What you are asked to do: Give the count of lines in the data that include the string "dbPath", with no added remarks.

Source material: Begin

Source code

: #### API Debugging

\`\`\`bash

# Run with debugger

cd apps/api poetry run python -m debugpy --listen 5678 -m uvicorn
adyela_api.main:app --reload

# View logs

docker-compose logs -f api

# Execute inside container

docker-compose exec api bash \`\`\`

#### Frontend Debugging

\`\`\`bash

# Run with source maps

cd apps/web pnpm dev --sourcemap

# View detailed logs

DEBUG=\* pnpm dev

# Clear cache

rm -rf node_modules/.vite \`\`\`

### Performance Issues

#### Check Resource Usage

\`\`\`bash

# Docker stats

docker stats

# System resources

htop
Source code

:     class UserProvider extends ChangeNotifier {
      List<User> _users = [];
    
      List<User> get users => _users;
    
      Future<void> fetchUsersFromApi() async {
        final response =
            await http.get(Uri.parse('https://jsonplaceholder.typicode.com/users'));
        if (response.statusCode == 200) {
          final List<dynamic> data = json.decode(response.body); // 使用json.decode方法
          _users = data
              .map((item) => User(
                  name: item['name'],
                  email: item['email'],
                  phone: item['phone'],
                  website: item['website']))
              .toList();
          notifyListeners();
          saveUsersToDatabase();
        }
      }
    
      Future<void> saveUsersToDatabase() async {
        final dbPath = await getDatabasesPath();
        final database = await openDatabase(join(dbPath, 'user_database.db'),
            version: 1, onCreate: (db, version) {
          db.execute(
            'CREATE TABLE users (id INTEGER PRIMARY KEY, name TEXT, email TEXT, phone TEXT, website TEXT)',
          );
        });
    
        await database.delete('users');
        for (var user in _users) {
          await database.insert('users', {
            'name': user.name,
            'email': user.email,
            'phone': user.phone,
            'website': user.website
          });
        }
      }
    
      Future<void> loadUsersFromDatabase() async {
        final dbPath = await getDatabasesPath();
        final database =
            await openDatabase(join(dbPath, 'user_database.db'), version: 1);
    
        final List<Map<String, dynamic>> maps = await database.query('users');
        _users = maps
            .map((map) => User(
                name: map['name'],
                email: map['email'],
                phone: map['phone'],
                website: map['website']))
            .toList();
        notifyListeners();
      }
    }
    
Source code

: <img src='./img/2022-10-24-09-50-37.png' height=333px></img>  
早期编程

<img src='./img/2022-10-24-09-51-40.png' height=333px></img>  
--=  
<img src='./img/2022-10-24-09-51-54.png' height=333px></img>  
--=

Source material: End

Exercise answer: 4